─── Exercise materials ───
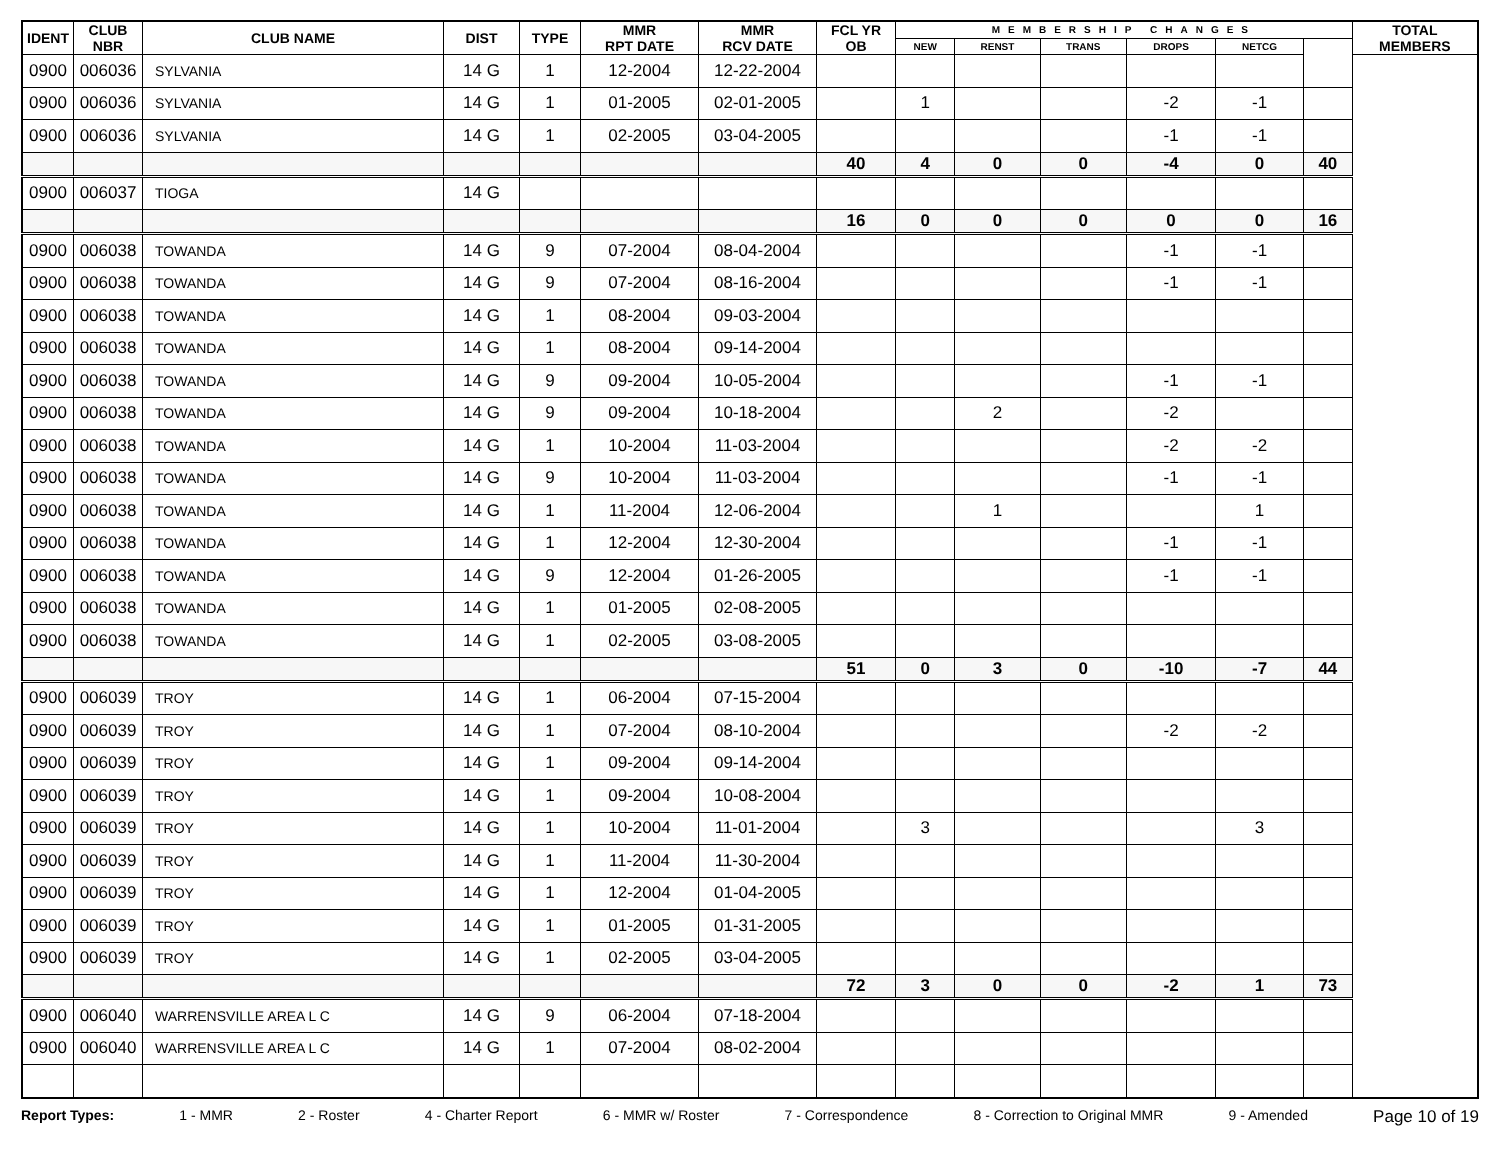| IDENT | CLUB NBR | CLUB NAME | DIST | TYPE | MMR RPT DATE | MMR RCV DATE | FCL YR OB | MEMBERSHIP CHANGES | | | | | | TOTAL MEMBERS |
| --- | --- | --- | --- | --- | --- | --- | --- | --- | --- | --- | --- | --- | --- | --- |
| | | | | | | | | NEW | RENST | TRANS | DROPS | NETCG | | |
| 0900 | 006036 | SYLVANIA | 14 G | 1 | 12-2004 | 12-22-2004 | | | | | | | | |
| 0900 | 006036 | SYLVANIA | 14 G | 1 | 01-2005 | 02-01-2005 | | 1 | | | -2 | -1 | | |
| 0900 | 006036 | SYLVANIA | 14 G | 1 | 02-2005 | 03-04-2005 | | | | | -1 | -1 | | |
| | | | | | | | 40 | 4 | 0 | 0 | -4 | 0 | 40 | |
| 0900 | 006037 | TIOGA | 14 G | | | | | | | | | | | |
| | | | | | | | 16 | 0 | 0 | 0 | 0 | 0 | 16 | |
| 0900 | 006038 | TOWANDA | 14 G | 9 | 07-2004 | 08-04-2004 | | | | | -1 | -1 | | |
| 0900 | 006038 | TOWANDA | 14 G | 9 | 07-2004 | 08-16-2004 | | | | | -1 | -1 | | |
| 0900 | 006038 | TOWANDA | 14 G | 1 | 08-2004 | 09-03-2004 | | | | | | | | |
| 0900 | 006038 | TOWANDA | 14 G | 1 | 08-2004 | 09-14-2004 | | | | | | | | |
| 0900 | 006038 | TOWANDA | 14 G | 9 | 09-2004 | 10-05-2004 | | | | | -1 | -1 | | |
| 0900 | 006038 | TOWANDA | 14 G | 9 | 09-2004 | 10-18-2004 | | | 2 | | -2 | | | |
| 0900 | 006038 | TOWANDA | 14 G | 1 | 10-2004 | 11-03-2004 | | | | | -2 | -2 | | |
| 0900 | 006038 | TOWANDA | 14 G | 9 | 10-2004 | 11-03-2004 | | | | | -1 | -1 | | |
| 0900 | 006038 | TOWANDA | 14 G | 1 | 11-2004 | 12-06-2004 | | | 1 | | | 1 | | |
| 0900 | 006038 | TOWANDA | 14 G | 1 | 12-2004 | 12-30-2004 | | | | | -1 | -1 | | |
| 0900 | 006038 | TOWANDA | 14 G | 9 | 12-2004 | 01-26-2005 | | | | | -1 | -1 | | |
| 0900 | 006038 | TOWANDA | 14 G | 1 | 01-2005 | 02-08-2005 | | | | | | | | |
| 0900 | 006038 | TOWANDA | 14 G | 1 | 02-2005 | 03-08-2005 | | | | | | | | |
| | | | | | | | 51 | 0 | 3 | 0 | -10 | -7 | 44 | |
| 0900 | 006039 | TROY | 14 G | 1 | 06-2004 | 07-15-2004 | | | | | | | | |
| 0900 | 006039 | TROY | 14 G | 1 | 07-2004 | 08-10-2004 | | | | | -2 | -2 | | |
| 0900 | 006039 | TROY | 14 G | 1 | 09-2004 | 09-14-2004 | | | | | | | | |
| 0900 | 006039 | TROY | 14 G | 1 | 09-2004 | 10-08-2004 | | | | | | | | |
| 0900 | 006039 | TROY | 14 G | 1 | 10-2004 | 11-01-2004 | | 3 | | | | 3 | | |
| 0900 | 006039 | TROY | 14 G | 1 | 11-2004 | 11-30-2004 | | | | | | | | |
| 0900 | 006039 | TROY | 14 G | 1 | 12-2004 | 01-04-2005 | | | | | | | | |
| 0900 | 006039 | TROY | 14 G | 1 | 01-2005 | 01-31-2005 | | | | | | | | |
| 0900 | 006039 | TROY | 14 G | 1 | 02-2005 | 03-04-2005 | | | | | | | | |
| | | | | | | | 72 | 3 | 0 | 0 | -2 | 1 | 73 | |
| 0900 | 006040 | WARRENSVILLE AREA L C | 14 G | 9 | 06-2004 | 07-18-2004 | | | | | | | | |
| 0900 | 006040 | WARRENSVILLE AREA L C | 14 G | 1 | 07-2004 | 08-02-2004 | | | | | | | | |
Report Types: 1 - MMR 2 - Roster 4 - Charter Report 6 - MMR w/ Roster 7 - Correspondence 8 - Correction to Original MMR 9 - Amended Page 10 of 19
───
─── Exercise materials ───
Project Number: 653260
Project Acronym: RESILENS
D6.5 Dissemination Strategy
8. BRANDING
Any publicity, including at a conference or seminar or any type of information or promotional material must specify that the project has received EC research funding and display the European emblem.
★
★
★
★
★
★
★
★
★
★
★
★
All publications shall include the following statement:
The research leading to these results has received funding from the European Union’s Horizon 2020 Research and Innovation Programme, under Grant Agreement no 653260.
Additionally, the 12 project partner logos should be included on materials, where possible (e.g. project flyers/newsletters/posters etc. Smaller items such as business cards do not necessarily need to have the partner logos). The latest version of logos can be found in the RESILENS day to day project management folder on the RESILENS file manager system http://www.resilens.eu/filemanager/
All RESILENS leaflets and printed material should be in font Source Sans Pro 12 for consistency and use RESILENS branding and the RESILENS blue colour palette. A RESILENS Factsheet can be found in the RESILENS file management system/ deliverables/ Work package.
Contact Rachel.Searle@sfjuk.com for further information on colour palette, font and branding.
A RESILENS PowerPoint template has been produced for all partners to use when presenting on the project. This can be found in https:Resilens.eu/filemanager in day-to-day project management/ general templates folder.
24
───
─── Exercise materials ───
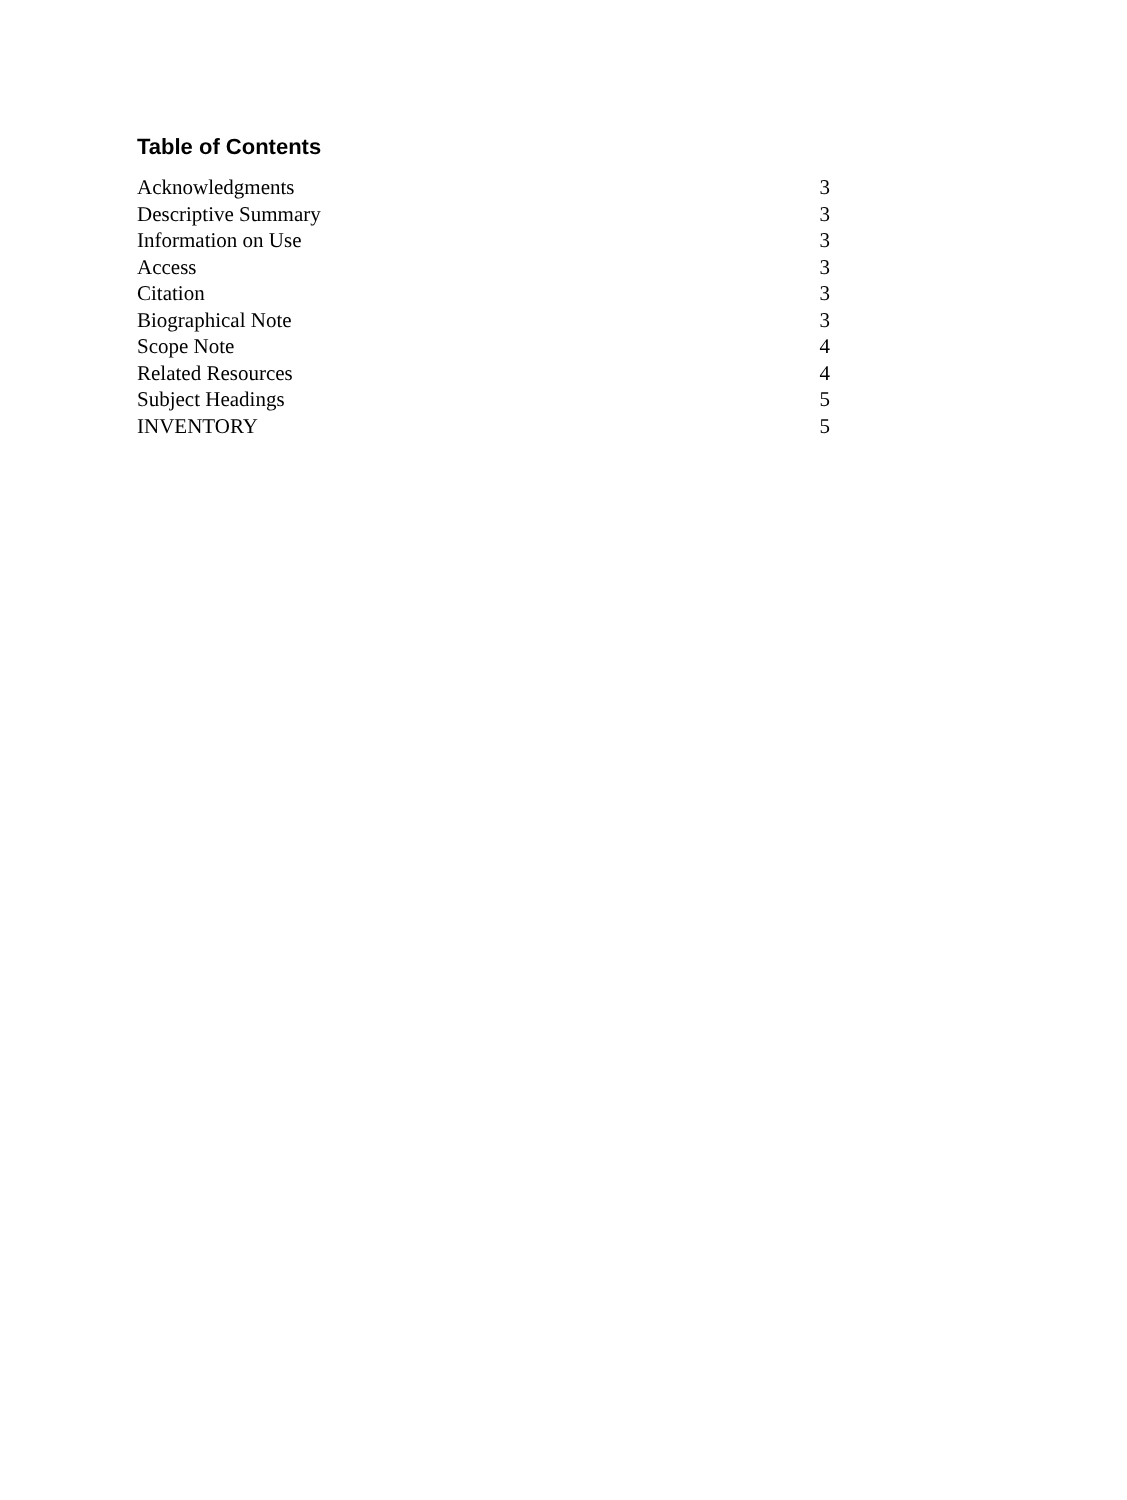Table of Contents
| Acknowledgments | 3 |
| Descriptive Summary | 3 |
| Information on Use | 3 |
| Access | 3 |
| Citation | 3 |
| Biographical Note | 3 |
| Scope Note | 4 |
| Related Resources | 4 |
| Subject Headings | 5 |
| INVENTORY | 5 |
───
**Exercise directions**
Whatever else the listing above holds, retype exactly only the lines from the one containing "Acknowledgments | 3 |" to the one containing "INVENTORY | 5 |", both ends kept.

**Expected answer**
| Acknowledgments | 3 |
| Descriptive Summary | 3 |
| Information on Use | 3 |
| Access | 3 |
| Citation | 3 |
| Biographical Note | 3 |
| Scope Note | 4 |
| Related Resources | 4 |
| Subject Headings | 5 |
| INVENTORY | 5 |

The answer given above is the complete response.